Students from this summer's Intro to Physics course recently held the annual Water Rocket Competition, a capstone event fit to bring together a semester of hands-on learning orchestrated by innovative instructor Reza Khanbabaie.
On Thursday, July the 11th, 2024, students from the summer Physics 191 Introduction to Physics course held a capstone event fit to bring together a semester of hands-on learning. This event was the annual Water Rocket Competition, organized by class instructor Reza Khanbabaie and physics department grad student Hamta Farrokhi, and aided by physics faculty Mairin Hynes and staff member Sean Ehle.
A water rocket is a kind of homemade rocket that uses water as a reaction mass and propellant force. The students in Intro to Physics assembled theirs mostly from emptied two-liter soft drink bottles, to which they had grafted homemade finds with duct or masking tape. These rockets are launched from small scratch-made stands using bicycle pumps, which push air into the partially water-filled rocket body, causing the water to pressurize until it is forced out of the nozzle on the tail end of the rocket at high speed. From there, Newton’s Third Law takes over and essentially forces the rocket into the sky.

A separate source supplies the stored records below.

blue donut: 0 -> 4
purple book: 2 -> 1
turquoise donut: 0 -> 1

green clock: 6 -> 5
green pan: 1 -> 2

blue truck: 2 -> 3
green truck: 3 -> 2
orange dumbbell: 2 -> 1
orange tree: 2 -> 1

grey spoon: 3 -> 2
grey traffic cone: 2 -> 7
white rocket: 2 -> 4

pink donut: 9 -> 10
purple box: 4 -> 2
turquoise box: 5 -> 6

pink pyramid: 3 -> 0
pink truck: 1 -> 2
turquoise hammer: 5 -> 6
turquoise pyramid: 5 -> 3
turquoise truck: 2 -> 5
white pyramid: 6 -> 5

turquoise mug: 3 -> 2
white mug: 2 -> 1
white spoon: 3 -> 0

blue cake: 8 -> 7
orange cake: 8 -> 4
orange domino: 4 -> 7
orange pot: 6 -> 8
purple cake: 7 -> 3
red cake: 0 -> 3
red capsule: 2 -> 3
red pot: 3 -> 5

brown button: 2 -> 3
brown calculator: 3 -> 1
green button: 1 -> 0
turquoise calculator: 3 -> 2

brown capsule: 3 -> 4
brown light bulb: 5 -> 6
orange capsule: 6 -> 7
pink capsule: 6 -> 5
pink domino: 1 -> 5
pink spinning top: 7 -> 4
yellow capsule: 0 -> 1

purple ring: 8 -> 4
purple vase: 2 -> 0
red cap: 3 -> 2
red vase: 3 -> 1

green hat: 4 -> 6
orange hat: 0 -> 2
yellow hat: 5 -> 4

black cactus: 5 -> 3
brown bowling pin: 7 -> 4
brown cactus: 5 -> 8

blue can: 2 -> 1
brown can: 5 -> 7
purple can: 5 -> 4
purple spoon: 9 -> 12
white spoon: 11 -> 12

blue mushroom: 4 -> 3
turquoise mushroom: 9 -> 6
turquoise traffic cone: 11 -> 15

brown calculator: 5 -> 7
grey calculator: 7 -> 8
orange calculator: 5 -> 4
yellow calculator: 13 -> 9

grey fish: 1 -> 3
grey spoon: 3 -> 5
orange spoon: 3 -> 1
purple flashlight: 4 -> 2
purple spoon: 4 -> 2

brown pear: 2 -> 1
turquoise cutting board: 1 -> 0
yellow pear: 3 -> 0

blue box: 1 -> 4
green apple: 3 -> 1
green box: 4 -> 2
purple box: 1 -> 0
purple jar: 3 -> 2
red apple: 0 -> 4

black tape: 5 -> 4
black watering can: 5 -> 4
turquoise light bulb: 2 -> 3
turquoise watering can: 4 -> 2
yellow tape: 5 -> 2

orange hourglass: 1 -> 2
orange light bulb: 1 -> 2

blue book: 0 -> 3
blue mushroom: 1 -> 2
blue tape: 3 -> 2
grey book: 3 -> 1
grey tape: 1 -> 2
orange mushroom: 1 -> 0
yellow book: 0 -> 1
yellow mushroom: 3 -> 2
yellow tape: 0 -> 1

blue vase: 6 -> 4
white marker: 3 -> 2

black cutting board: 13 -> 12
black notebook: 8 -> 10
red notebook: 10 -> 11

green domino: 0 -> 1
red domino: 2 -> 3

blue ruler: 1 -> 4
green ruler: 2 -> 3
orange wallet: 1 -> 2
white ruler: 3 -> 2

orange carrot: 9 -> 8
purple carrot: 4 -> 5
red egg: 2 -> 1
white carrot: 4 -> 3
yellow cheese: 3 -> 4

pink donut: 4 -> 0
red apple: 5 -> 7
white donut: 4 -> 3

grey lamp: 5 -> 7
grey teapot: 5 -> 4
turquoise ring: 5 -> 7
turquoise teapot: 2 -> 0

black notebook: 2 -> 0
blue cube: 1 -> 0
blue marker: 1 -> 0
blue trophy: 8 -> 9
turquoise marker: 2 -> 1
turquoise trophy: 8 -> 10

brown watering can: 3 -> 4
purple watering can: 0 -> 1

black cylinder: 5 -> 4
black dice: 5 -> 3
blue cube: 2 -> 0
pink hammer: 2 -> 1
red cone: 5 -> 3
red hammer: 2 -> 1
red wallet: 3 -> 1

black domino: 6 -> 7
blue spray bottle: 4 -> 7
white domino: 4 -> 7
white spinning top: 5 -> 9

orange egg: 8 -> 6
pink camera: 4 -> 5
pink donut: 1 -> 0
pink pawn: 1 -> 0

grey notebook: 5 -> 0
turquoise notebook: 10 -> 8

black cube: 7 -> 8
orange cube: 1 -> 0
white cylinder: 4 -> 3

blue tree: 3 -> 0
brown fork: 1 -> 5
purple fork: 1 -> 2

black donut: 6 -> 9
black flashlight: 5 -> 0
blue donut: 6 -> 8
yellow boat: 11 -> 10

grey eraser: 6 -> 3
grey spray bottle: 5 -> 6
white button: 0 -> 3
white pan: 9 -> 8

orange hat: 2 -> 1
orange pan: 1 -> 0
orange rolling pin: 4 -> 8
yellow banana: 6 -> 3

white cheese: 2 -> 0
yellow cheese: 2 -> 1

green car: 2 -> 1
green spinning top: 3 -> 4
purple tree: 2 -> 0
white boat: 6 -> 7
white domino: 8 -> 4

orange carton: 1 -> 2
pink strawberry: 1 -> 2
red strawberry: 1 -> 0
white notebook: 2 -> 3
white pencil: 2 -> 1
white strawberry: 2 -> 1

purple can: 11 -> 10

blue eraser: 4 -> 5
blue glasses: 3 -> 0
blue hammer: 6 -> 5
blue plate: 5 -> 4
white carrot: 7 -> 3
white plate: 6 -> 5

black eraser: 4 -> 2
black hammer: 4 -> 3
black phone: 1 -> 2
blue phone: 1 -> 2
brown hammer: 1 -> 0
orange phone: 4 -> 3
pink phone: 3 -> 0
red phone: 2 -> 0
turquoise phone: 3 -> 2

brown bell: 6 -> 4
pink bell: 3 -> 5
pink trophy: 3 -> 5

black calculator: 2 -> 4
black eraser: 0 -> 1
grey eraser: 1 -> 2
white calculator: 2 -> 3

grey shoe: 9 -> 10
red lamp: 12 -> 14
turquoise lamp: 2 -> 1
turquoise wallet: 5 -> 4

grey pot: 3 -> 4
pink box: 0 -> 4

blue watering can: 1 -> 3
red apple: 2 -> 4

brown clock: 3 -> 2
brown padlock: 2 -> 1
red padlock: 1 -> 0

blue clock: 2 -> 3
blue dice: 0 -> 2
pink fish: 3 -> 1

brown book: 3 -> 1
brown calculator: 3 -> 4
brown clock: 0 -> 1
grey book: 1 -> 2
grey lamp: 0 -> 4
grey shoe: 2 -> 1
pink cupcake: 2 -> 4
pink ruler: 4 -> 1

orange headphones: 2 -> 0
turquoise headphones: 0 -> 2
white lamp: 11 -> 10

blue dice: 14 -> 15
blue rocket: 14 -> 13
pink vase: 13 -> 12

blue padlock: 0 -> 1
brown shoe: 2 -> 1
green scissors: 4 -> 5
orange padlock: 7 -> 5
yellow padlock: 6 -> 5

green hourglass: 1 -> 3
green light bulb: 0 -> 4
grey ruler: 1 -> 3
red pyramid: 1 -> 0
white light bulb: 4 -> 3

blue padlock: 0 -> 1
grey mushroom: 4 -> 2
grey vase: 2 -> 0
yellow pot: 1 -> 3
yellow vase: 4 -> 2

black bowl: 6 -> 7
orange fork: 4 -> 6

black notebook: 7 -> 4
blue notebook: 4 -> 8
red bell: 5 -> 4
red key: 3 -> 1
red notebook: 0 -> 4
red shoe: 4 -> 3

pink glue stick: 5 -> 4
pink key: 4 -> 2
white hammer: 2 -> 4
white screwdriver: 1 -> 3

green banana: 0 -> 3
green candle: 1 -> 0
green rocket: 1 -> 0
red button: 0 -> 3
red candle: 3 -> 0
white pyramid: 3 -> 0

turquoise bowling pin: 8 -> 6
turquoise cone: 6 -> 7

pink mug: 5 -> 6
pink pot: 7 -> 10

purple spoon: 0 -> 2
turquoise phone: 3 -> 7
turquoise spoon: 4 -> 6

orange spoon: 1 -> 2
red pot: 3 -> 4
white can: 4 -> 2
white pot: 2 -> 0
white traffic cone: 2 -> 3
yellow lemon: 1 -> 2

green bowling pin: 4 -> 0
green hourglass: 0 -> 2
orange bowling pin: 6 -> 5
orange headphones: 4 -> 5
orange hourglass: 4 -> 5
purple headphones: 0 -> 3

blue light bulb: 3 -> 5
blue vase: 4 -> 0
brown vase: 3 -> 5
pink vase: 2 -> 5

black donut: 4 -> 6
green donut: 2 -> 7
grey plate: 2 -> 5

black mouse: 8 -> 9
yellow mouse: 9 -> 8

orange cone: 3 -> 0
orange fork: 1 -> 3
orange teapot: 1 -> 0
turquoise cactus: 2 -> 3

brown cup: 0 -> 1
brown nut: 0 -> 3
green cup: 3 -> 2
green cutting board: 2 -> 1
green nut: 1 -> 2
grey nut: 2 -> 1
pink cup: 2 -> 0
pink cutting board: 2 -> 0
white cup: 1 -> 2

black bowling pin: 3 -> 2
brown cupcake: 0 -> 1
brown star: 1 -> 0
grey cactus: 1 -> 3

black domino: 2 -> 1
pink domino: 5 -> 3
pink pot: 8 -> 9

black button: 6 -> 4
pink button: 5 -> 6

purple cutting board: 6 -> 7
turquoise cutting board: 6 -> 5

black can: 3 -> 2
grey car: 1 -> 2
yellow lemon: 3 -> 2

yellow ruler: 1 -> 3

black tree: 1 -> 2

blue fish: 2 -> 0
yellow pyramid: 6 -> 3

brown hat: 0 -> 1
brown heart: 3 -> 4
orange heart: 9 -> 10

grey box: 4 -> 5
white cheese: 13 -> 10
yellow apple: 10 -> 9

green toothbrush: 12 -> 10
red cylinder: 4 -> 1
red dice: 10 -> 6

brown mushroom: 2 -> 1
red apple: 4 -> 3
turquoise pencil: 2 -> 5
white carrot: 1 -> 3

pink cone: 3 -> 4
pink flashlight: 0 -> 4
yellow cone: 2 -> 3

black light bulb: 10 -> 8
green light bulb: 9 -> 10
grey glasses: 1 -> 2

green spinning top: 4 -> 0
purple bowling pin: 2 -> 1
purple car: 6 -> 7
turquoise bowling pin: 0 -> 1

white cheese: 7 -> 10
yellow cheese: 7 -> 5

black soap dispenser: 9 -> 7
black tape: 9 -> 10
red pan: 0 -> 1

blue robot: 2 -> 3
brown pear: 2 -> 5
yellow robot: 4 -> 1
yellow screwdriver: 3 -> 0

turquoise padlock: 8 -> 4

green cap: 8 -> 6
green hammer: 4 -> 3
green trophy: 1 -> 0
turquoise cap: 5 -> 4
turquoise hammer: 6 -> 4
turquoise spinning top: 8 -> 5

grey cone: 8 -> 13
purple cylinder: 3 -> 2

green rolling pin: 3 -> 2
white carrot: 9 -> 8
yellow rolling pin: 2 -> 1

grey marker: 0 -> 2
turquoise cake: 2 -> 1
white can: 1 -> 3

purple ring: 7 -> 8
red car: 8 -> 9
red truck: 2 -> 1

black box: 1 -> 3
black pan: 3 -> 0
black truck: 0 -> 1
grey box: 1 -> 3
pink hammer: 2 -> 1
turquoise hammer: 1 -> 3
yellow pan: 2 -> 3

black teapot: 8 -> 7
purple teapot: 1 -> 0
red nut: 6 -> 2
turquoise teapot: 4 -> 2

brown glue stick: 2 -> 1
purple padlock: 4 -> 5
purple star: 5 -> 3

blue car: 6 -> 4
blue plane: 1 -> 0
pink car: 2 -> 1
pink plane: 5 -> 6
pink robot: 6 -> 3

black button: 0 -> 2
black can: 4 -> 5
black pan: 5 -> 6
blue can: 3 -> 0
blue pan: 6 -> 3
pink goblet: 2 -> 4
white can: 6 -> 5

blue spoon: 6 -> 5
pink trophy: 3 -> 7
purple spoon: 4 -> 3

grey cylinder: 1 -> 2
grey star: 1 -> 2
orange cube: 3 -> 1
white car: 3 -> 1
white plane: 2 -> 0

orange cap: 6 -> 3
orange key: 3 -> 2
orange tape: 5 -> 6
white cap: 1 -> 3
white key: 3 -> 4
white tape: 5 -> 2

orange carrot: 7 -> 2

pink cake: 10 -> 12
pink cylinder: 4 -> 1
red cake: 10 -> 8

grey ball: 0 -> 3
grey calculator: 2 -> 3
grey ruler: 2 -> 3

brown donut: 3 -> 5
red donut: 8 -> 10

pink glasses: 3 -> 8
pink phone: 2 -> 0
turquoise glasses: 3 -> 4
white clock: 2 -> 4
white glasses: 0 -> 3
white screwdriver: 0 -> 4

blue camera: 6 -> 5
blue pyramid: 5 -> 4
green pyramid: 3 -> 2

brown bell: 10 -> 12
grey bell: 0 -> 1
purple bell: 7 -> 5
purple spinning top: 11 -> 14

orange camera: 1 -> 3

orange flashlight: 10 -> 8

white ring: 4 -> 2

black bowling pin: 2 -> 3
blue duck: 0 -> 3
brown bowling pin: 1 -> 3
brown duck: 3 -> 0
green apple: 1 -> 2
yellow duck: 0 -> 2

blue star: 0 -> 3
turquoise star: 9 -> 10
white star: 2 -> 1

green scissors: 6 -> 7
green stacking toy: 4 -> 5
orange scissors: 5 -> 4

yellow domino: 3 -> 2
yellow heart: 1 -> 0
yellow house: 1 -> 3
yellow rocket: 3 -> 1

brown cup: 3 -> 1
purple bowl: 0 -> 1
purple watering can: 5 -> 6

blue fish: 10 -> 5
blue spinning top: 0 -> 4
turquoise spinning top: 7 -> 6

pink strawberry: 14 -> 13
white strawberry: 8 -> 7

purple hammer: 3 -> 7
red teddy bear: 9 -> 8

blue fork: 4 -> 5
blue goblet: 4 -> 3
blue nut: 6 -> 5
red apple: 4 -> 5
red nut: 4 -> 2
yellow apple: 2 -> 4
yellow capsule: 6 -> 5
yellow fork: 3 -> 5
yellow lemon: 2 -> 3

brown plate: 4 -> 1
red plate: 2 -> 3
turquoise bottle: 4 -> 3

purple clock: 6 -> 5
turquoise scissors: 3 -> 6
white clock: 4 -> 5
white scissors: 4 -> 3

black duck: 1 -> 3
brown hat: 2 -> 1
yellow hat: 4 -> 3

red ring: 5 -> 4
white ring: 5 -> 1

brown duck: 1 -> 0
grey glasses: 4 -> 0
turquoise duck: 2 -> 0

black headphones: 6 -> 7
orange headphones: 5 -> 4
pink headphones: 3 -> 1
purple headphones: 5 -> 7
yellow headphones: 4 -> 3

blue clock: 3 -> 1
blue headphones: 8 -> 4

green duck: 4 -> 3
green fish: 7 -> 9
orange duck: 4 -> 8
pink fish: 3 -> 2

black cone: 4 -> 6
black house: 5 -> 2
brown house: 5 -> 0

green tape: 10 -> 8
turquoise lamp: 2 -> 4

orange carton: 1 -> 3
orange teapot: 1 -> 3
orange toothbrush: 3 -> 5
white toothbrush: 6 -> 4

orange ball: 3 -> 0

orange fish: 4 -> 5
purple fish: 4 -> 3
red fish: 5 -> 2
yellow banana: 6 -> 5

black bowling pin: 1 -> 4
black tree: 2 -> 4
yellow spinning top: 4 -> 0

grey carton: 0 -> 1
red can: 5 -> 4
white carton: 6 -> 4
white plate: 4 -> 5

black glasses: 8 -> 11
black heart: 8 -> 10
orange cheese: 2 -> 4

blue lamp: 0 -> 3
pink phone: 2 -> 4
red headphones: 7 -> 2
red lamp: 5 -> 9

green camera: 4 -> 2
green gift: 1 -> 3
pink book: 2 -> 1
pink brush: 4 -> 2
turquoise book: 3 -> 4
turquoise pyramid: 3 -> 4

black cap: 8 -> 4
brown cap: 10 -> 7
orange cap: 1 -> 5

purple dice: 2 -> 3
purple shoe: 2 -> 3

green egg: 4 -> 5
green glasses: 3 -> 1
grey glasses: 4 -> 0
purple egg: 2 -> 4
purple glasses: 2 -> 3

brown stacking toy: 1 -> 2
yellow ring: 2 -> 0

The competition is the brainchild of Dr. Reza Khanbabaie. Khanbabaie received his PhD in Neurophysics at WashU almost twenty years ago and has since returned at the suggestion of physics graduate student Hamta Farrokhi to teach. Much of his passion for teaching centers on making physics accessible to non-physics majors, a fact highlighted by the fact that in this summer’s class, which was predominantly made up of premed and students from other programs, the level of student participation left him feeling impressed.
“I always thought about a teaching method that students actually enjoy learning physics and have a long-lasting memory of the physics concepts,” he explained of his thought process while he was still in the WashU graduate program. “Many students told me that they enjoyed and learned a lot from these activities, which was the main purpose of my plan for [Water Rocket Competition].” Khanbabaie’s innovative method has already been widely adopted in his native Iran, even up to the level of a national competition, and at the University of British Columbia, where he taught for several years before coming to WashU.
The picture at left shows one side of Khanbabaie’s office in Iran. “I used to invite the talented undergraduate students to my office after the semester and even a few years after their course and graduation to work on new ideas for start-ups,” he says. “We registered 9 patents and 3 start-ups with my undergraduate and graduate students from 2010 to 2018. I believe that activities like these at WashU, which values science and innovation, will build a bridge to future innovators and technologists.”
In pursuit of this overarching goal of physics accessibility and engagement, Khanbabaie developed what he calls the Supervised Self-Learning Practical (SSLP) method of teaching. “In this method, I add innovative practical activities in all courses for students to participate, collaborate, and enjoy the learning.” In addition to the Water Rocket Competition (WRC), Khanbabaie has also developed the Physics Hands-On Projects (PHOP) program, which, similarly to the WRC, allows students to get involved with the actual physics of what they are learning, in order for them to not only develop greater knowledge but also to have fun.
“In my lectures, I ask students to build hands-on projects to demonstrate a concept or build a demo better than my in-class demo for a concept,” explains Khanbabaie about PHOP. “Building a device that shows an application of the concept covered in the course in everyday life, or in industrial or medical fields will be highly valued and accepted as a hands-on project.” He pointed out that these optional projects encouraged students to form groups, and that they worked easily for large size classes. He held a PHOP presentation day in the end of each semester for all physics courses. This demonstration took place on July 11th, as well.
At this year’s WRC, Khanbabaie and his cohorts oversaw roughly half a dozen groups of two or more students who tested their designs in multiple launches to see whose design would travel the furthest. At least one of these launches went upwards of eighty meters downrange from the impromptu launch site at the eastern end of Mudd Field! The students involved in these launches were excited to see their work come to fruition, and the dedication with which they had designed their rockets was clear.
Looking ahead, it is evident that this sort of hands-on physics instruction will play a major role in invigorating the physics classes of tomorrow, and in bringing more students to these classes starting today. Seeing this particular group of undergraduate students so jazzed up at the thought of seeing who could send their rockets furthest, and truly getting involved in the science of how it happens, makes that clear.